** START GIVEN INFORMATION **

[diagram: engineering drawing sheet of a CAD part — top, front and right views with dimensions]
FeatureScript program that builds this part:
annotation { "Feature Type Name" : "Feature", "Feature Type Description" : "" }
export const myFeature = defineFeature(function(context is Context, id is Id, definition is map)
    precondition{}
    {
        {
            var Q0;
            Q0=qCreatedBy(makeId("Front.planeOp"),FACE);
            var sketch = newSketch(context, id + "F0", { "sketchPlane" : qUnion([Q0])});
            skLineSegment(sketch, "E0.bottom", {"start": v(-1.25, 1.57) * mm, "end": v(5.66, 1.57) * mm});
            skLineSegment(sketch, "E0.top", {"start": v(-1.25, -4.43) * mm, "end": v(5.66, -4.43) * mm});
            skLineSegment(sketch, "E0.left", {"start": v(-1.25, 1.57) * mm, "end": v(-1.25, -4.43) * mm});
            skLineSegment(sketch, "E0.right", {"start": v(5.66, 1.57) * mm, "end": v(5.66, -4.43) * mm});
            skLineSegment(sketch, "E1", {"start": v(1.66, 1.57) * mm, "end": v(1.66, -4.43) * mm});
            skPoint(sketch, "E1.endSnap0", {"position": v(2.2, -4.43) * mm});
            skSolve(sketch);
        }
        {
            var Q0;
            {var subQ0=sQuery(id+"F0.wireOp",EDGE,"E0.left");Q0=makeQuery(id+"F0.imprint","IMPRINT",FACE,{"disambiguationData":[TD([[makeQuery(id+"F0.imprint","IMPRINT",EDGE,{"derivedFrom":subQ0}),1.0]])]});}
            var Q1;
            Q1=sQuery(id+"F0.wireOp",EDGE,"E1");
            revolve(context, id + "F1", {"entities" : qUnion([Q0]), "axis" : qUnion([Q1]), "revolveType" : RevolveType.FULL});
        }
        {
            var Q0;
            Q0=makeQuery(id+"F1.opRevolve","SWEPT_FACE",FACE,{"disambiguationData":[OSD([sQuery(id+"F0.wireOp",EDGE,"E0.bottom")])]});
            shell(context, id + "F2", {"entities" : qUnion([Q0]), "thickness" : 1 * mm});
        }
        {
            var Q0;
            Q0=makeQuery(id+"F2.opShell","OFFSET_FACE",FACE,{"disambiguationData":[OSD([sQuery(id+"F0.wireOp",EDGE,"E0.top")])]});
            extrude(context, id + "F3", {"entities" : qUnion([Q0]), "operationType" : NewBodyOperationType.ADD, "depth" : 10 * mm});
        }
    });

** END GIVEN INFORMATION **
** START GIVEN INFORMATION **

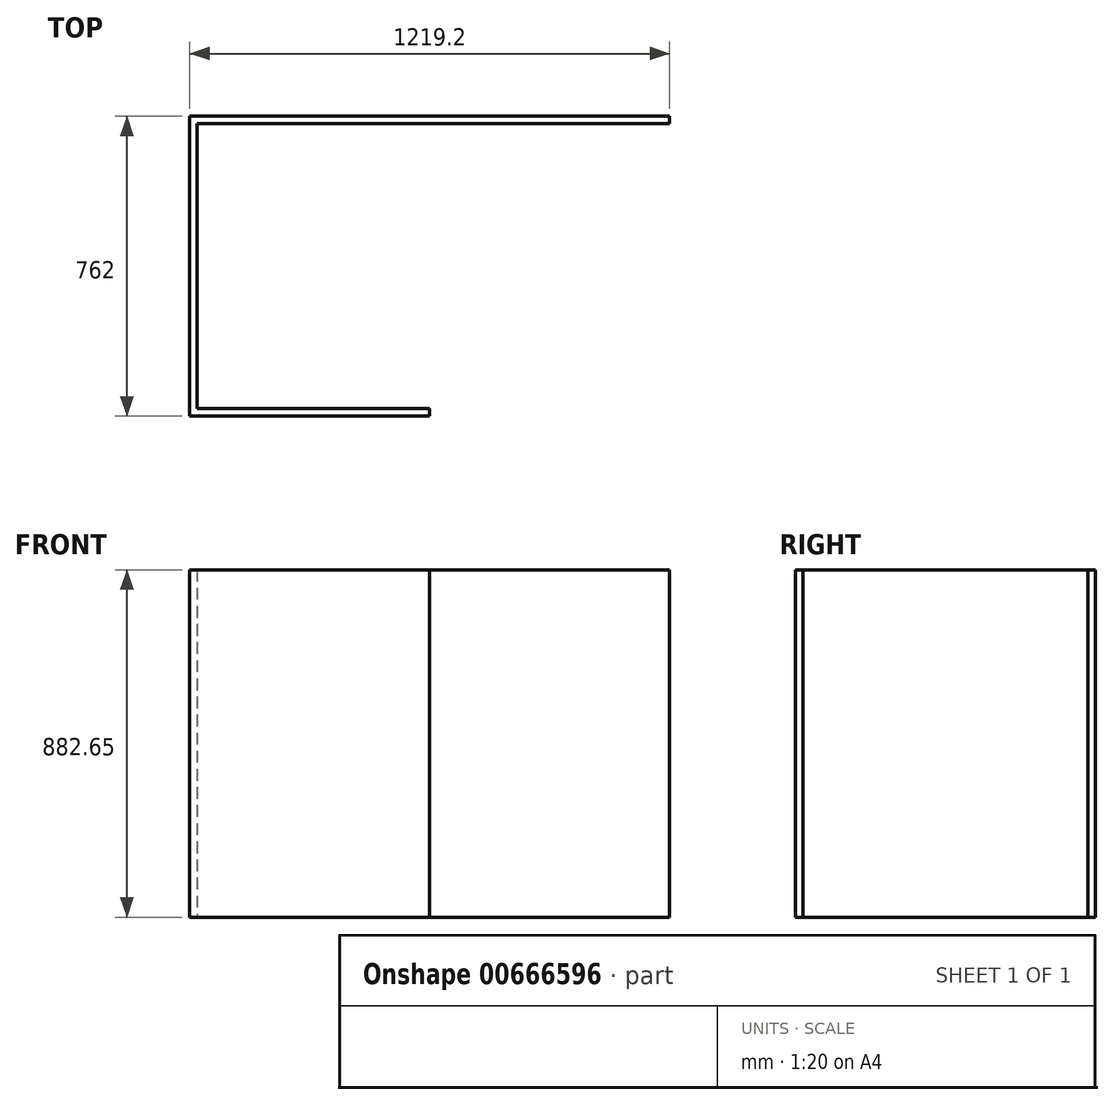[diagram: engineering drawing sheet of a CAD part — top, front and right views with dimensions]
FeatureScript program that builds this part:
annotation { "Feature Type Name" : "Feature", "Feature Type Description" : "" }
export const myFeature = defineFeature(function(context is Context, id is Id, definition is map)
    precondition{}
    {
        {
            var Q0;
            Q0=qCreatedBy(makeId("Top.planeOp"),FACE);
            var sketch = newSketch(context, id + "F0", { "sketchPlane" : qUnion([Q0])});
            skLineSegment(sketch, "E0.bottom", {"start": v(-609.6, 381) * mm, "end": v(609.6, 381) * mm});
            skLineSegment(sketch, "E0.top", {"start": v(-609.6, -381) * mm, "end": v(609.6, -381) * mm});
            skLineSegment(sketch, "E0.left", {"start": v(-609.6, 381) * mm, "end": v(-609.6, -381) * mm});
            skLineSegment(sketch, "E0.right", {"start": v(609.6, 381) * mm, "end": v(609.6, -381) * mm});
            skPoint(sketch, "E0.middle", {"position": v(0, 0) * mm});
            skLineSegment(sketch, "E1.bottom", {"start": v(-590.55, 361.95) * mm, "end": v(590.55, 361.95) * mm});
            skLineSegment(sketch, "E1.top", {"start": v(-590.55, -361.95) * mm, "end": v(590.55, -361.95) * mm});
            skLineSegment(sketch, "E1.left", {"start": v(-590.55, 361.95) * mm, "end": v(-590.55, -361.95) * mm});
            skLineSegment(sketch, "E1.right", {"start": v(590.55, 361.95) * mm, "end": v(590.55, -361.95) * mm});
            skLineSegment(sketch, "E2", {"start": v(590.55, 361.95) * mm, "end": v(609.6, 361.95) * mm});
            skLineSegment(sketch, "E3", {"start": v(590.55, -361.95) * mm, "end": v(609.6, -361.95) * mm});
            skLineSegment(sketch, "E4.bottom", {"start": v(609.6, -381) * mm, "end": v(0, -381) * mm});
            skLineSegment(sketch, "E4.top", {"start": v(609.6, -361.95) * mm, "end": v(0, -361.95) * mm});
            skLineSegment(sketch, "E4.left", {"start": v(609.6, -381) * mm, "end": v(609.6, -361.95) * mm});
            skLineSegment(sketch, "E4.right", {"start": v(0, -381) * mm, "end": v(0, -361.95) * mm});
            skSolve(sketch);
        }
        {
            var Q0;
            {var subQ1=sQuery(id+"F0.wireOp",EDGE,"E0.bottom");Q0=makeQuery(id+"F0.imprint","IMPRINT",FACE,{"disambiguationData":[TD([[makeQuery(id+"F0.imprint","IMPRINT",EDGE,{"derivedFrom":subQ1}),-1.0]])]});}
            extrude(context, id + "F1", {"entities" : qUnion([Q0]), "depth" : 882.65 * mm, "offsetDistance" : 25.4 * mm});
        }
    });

** END GIVEN INFORMATION **

* **WHAT IS REQUIRED**: Please return every line of the entries above that contains the string "derivedFrom". Case counts.

* **COMPLETE RESPONSE**:
            {var subQ0=sQuery(id+"F0.wireOp",EDGE,"E0.left");Q0=makeQuery(id+"F0.imprint","IMPRINT",FACE,{"disambiguationData":[TD([[makeQuery(id+"F0.imprint","IMPRINT",EDGE,{"derivedFrom":subQ0}),1.0]])]});}
            {var subQ1=sQuery(id+"F0.wireOp",EDGE,"E0.bottom");Q0=makeQuery(id+"F0.imprint","IMPRINT",FACE,{"disambiguationData":[TD([[makeQuery(id+"F0.imprint","IMPRINT",EDGE,{"derivedFrom":subQ1}),-1.0]])]});}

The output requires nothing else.